Monodisperse Dual-Functional Upconversion Nanoparticles Enabled Near-Infrared Organolead Halide Perovskite Solar Cells

• Published in: Angewandte Chemie International Edition Vol. 55; no. 13; pp. 4280 - 4284
• Main Authors: He, Ming, Pang, Xinchang, Liu, Xueqin, Jiang, Beibei, He, Yanjie, Snaith, Henry, Lin, Zhiqun
• Format: Journal Article
• Language: English
• Published: Germany Blackwell Publishing Ltd 18.03.2016; Wiley Subscription Services, Inc
• Edition: International ed. in English
• Subjects: Absorption loss; Absorption spectra; Acrylic acid; Block copolymers; Electrodes; Energy conservation; Erbium; Ethylene oxide; Fluorides; Irradiation; Manufacturing industry; Nanoparticles; Near infrared radiation; near-infrared; Perovskites; Photons; Photovoltaic cells; photovoltaic devices; Polyethylene oxide; polymers; Porosity; Radiation; Sodium compounds; Solar cells; Solar energy; Upconversion; upconversion nanoparticles; Ytterbium; photovoltaic devices; upconversion nanoparticles; polymers; solar cells; near-infrared
• ISSN: 1433-7851; 1521-3773
• DOI: 10.1002/anie.201600702

Extending the spectral absorption of organolead halide perovskite solar cells from visible into near‐infrared (NIR) range renders the minimization of non‐absorption loss of solar photons with improved energy alignment.
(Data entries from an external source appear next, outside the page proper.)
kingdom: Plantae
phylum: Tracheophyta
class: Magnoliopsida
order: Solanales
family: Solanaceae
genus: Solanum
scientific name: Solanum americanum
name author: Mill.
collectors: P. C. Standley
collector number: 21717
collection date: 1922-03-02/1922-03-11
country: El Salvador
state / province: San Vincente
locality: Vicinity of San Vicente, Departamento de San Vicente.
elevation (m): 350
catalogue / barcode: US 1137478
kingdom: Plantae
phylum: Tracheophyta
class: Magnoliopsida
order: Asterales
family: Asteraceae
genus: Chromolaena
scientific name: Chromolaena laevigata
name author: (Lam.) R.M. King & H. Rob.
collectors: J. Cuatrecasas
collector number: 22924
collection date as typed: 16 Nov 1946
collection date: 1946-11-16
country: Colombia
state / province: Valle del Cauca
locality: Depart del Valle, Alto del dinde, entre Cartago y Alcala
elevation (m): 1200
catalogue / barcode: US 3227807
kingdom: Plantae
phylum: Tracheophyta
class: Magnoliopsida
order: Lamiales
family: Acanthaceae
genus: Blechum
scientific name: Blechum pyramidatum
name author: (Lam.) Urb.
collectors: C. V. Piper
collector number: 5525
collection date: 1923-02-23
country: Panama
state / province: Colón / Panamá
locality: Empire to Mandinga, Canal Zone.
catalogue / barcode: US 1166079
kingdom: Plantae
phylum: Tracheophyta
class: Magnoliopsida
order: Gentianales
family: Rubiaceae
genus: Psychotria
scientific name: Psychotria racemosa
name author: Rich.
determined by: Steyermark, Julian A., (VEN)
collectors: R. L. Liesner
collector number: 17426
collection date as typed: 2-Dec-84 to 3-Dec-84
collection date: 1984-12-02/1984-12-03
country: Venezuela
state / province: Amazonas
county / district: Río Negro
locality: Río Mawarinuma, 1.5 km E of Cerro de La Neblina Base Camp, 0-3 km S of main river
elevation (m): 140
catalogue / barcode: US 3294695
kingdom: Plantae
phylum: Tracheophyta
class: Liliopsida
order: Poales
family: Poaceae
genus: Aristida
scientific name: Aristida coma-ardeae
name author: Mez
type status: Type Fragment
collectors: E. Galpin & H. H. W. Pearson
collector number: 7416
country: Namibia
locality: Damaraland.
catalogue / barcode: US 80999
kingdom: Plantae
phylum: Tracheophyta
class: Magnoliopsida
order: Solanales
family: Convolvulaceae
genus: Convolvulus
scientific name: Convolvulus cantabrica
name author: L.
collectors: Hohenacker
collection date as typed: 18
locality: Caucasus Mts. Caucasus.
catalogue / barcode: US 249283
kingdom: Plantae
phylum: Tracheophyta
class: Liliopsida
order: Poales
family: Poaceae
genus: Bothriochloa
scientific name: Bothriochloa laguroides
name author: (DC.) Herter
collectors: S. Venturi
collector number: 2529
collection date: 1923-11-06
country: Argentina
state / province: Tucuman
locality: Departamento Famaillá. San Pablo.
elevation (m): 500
Herein, we report on, for the first time, a viable strategy of capitalizing on judiciously synthesized monodisperse NaYF4:Yb/Er upconversion nanoparticles (UCNPs) as the mesoporous electrode for CH3NH3PbI3 perovskite solar cells and more importantly confer perovskite solar cells to be operative under NIR light. Uniform NaYF4:Yb/Er UCNPs are first crafted by employing rationally designed double hydrophilic star‐like poly(acrylic acid)‐block‐poly(ethylene oxide) (PAA‐b‐PEO) diblock copolymer as nanoreactor, imparting the solubility of UCNPs and the tunability of film porosity during the manufacturing process. The subsequent incorporation of NaYF4:Yb/Er UCNPs as the mesoporous electrode led to a high efficiency of 17.8 %, which was further increased to 18.1 % upon NIR irradiation. The in situ integration of upconversion materials as functional components of perovskite solar cells offers the expanded flexibility for engineering the device architecture and broadening the solar spectral use. A strategy for integrating NaYF4:Yb/Er upconversion nanoparticles as a mesoporous electrode into CH3NH3PbI3 perovskite solar cells makes it possible to operate the cells with near‐infrared light. The in situ integration of upconversion materials as functional components in perovskite solar cells offers flexibility for engineering the device architecture and broadening the use of solar radiation.